This is a part of series “Stairway to being an Azure SQL DBA“, where I will be covering all the topics that an Azure SQL DBA should know about.
Azure SQL Database, by default, is a service which exist on Azure Network backbone which makes it accessible over Internet and can be connected once the IP is whitelisted from the Security tab of the SQL Server or via T-SQL. As it is not tied to any Virtual Network (VNet) there isn’t any private IP assigned to it.
For your On-Premise machine to connect with the Azure SQL Server, VM has to have it’s public IP whitelisted, check my other blog Network Configuration For Azure SQL Database. The important thing to consider is if you have multiple VMs or users that need to connect to your Azure SQL Database then you need to whitelist all the IPs for the users/VM connecting to the Azure SQL database.
Private Endpoint for Azure SQL Database can help you out in this scenario. Creating a Private Endpoint inside a VNet in Azure, the Azure SQL Database will be assigned a private IP address from that VNet address space making it available to any VM/Application/User inside that VNet or any traffic that can flow from the VNet. Below is an example of using Private Endpoint Connection to connect to the Azure SQL Database from On-premise environment without white-listing the IPs.
Configuring Private Endpoint Connections
To configure Private Endpoint connection the first thing to do is create an Private Endpoint. You can create one by either searching for it in the Azure Portal search bar at the top or directly from SQL Server resource in the portal. The option for creating Private endpoint is available inside the Private endpoint connection under the security section.
When you select to add new Private Endpoint, in the first tab you need to provide the name and the Region which should be same as region of the Virtual Network.
In the Resource tab you need to firstly mention the Connection method which is where does your resource exist. It could be in the same AAD where you are creating your endpoint or a resource in some other AAD, in which case you need to provide the Resource ID. For this demo we are creating the endpoint in the same Active Directory.

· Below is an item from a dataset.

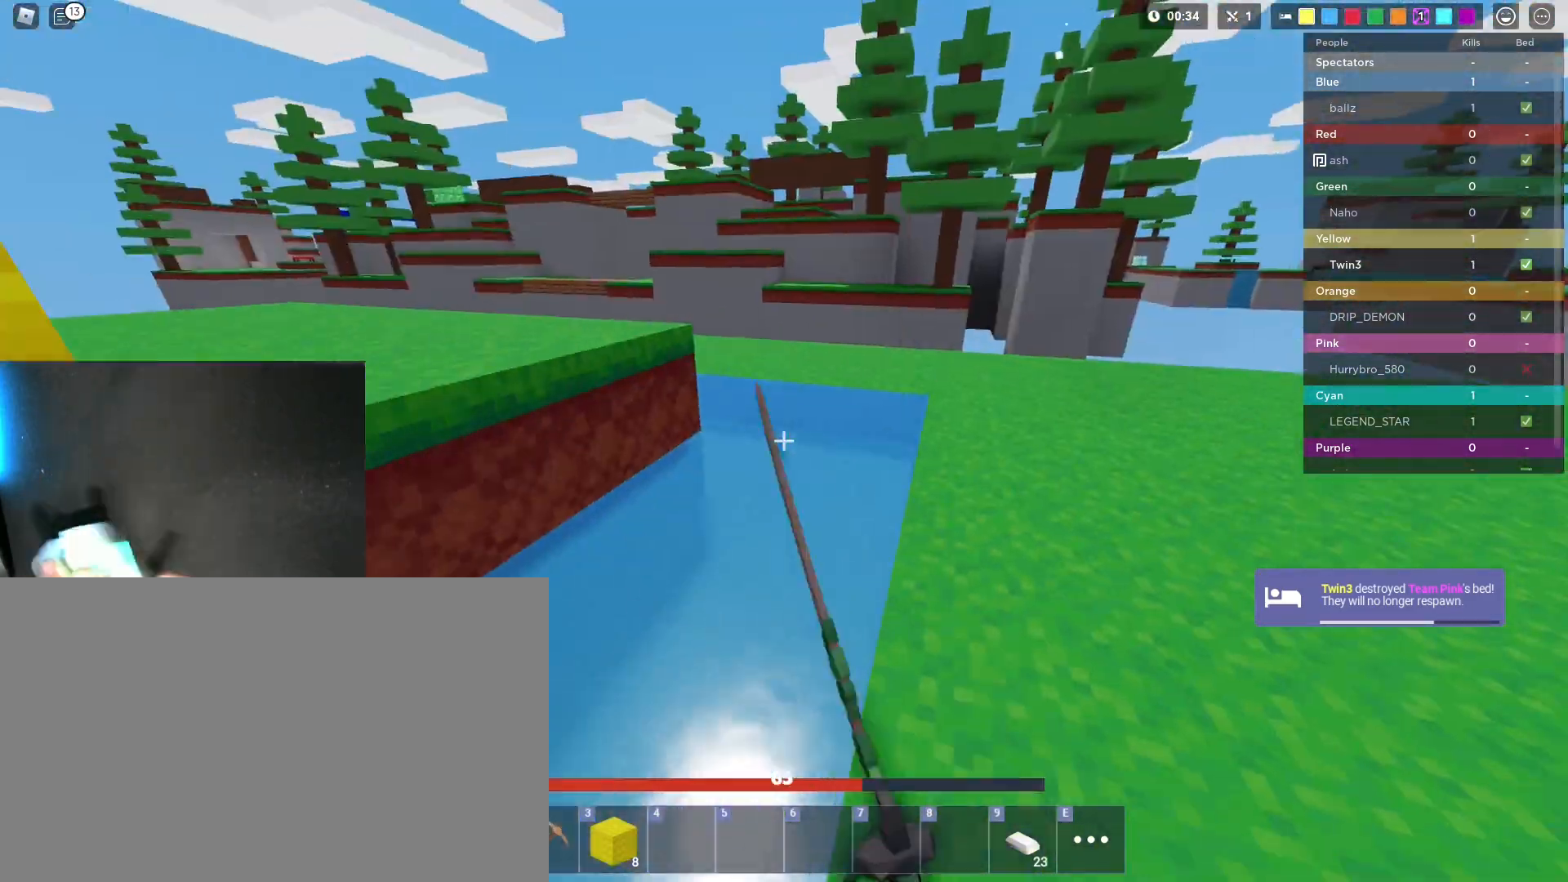
{"keys": ["a", "shift", "space"], "mouse": [], "mouse_move": "still", "events": [[67, "mouse_left", "up"], [67, "w", "down"], [117, "mouse_left", "down"], [167, "mouse_left", "up"], [217, "mouse_left", "down"], [250, "mouse_left", "up"], [300, "mouse_left", "down"], [300, "w", "up"], [400, "mouse_left", "up"]]}
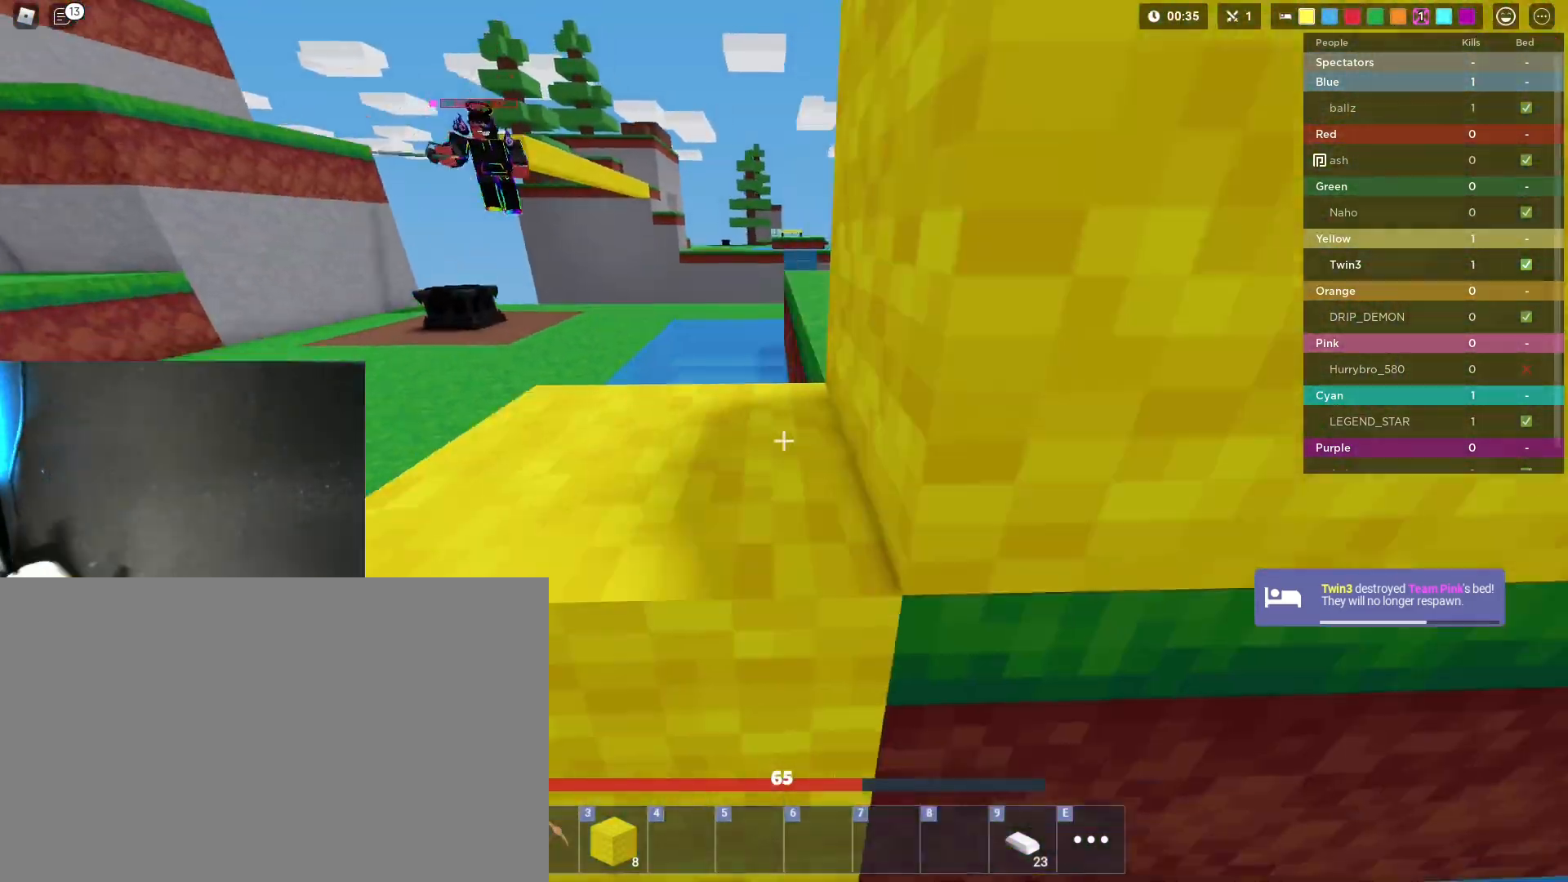
{"keys": ["a", "shift", "space", "w"], "mouse": [], "mouse_move": "still", "events": [[33, "mouse_left", "down"], [83, "mouse_left", "up"], [133, "mouse_left", "down"], [183, "mouse_left", "up"], [233, "w", "down"]]}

For the resource in the same directory you need to choose the subscription, Resource type and then the Resource.
In the next “Configuration” tab you need to choose the VNet in which you are creating this Endpoint it’s SQLDBVNET-EUS in the first pic.
Apart from the VNet you also need to provide the Private DNS integration which will resolve to the Private IP Address allocated to the resource for which we are creating the Private Endpoint.
In the next tab “Tags”, the most important of all the tags PLEASE choose an appropriate tag to better manage the resource after it’s build. It’s a “please” on-behalf of all the Azure Administrators out there. It actually becomes difficult to track down the resources not having appropriate Tags.
Once you chosen the Tags in the tab “Review + Create” review if everything is as it supposed to be, might be, you have not chosen a SQL Server which was not supposed to be inside a VNet. You may never now.
Note: If you are create point as per the above method you dont need to Approve the usage of the Endpoint as it gets auto-approved but if you are creating the Private Endpoint first then you need to approve the usage of the Private endpoint from the “Private endpoint connections”.
Pricing for Azure Private Link
The important thing to note here is using this feature is not free, each Private Endpoint and the Inbound/Outbound data are charged.
The Azure Private Endpoint helps in securing the connections coming to your Azure SQL Database when used we can deny the public network access for the Azure SQL Server (see below) and just make it available from a specific VNet using DNS or the Private IP.